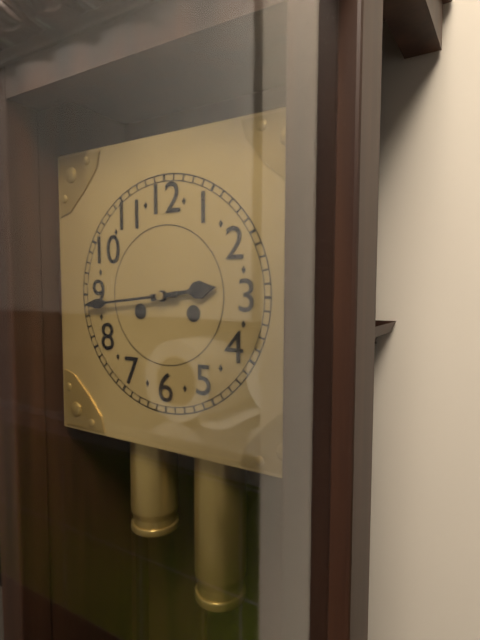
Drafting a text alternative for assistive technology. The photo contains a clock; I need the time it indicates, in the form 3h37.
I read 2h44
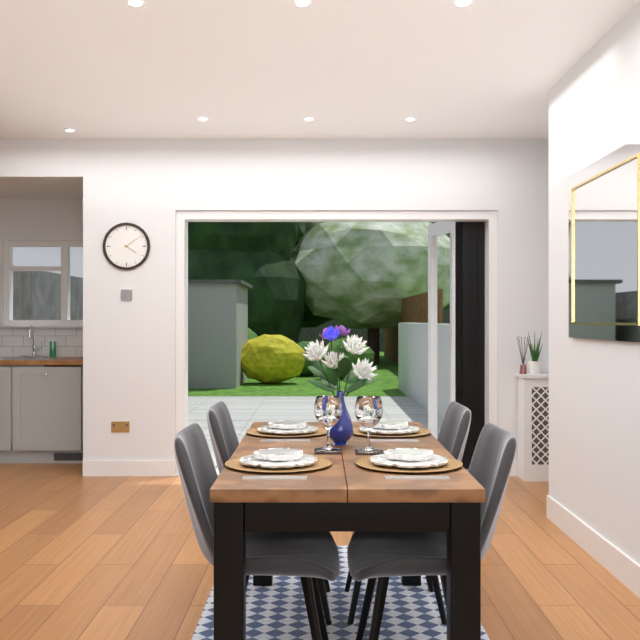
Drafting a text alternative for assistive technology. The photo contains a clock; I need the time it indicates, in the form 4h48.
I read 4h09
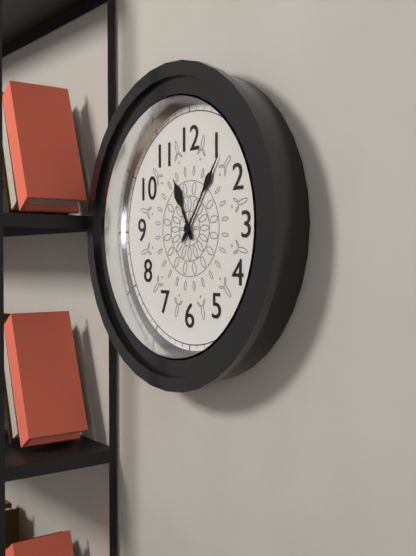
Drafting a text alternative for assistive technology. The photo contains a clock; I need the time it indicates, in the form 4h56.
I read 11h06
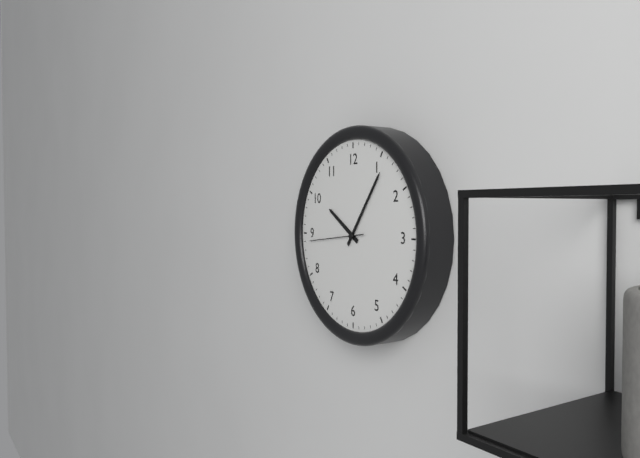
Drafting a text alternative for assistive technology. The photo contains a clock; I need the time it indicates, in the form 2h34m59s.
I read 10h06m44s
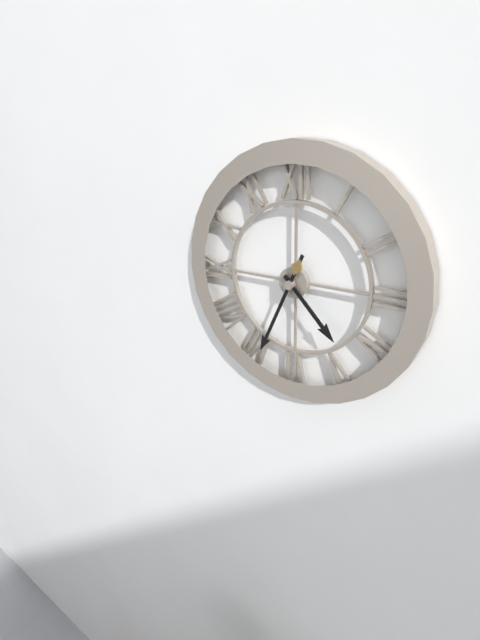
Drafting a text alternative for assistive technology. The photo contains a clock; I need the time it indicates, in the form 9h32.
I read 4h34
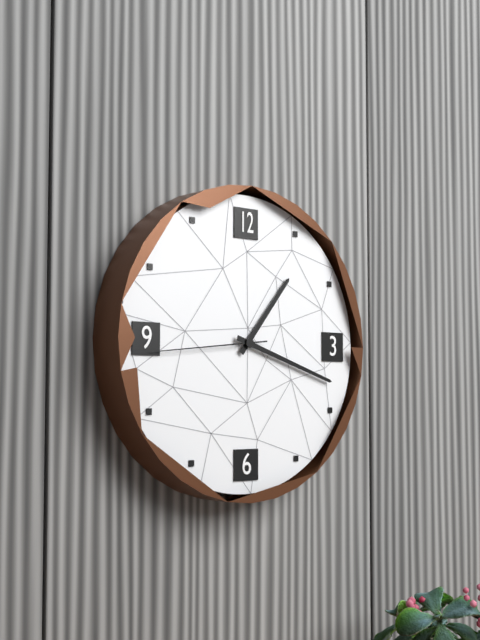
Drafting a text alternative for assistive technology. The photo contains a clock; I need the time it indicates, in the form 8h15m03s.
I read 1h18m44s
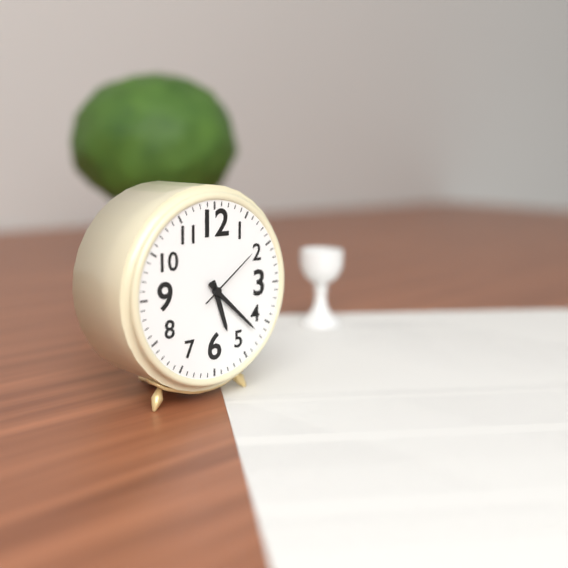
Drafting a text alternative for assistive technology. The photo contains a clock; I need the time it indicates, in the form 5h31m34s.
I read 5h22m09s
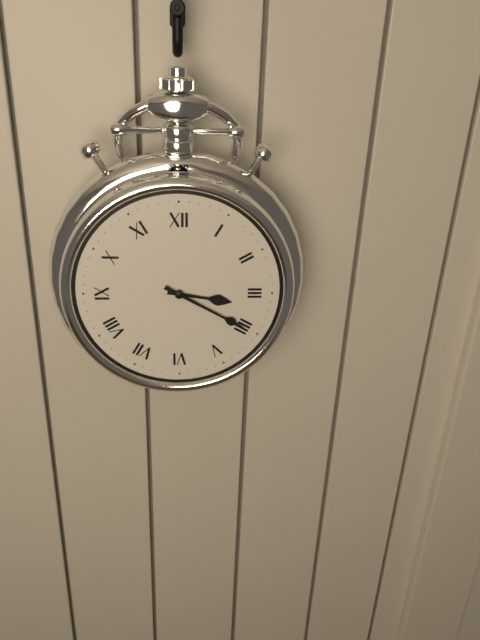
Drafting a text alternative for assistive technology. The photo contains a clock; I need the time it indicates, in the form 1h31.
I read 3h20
* * * * * * * * *
• ZU ERLEDIGEN
Finde oben in den Einträgen jede Zeile, die das Wort „photo“ enthält. Schreib diese Zeilen ab.

• SCHRIFTLICHE LÖSUNG
Drafting a text alternative for assistive technology. The photo contains a clock; I need the time it indicates, in the form 3h37.
Drafting a text alternative for assistive technology. The photo contains a clock; I need the time it indicates, in the form 4h48.
Drafting a text alternative for assistive technology. The photo contains a clock; I need the time it indicates, in the form 4h56.
Drafting a text alternative for assistive technology. The photo contains a clock; I need the time it indicates, in the form 2h34m59s.
Drafting a text alternative for assistive technology. The photo contains a clock; I need the time it indicates, in the form 9h32.
Drafting a text alternative for assistive technology. The photo contains a clock; I need the time it indicates, in the form 8h15m03s.
Drafting a text alternative for assistive technology. The photo contains a clock; I need the time it indicates, in the form 5h31m34s.
Drafting a text alternative for assistive technology. The photo contains a clock; I need the time it indicates, in the form 1h31.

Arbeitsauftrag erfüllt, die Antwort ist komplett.